Exercise goal: Lines of the data that contain the word "מדיניות" are the ones to copy.

======

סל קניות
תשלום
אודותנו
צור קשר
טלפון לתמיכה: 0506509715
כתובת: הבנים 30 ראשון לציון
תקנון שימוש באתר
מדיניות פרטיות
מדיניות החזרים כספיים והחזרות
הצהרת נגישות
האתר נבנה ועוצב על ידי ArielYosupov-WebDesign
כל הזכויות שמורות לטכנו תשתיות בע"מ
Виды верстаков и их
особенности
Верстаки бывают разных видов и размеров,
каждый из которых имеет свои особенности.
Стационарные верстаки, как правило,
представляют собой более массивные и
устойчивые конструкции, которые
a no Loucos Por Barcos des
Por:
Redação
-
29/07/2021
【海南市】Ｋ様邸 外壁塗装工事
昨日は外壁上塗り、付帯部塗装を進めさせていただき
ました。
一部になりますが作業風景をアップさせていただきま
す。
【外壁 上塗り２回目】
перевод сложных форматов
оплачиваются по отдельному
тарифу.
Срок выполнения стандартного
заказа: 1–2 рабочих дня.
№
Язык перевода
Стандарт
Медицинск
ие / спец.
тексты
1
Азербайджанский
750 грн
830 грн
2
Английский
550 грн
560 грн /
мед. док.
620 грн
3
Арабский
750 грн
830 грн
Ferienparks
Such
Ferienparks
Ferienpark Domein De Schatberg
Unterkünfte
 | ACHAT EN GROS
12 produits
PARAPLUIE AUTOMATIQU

======

Response to this task:
מדיניות פרטיות
מדיניות החזרים כספיים והחזרות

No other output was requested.